Dataset entries
◆ ◆ ◆

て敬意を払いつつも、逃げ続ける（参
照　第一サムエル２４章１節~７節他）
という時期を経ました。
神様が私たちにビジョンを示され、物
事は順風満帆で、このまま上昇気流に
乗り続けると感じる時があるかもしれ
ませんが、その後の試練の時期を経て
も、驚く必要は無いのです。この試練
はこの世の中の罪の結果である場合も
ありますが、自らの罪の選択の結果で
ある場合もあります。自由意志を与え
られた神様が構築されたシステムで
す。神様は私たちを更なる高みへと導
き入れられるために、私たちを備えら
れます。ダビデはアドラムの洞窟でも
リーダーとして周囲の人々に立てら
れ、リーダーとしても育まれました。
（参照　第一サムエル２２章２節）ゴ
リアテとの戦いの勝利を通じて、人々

◆ ◆ ◆

#### Instruction:
Extract the text of every entry above, copying each line verbatim and in its original order.

#### Answer space:
て敬意を払いつつも、逃げ続ける（参
照　第一サムエル２４章１節~７節他）
という時期を経ました。
神様が私たちにビジョンを示され、物
事は順風満帆で、このまま上昇気流に
乗り続けると感じる時があるかもしれ
ませんが、その後の試練の時期を経て
も、驚く必要は無いのです。この試練
はこの世の中の罪の結果である場合も
ありますが、自らの罪の選択の結果で
ある場合もあります。自由意志を与え
られた神様が構築されたシステムで
す。神様は私たちを更なる高みへと導
き入れられるために、私たちを備えら
れます。ダビデはアドラムの洞窟でも
リーダーとして周囲の人々に立てら
れ、リーダーとしても育まれました。
（参照　第一サムエル２２章２節）ゴ
リアテとの戦いの勝利を通じて、人々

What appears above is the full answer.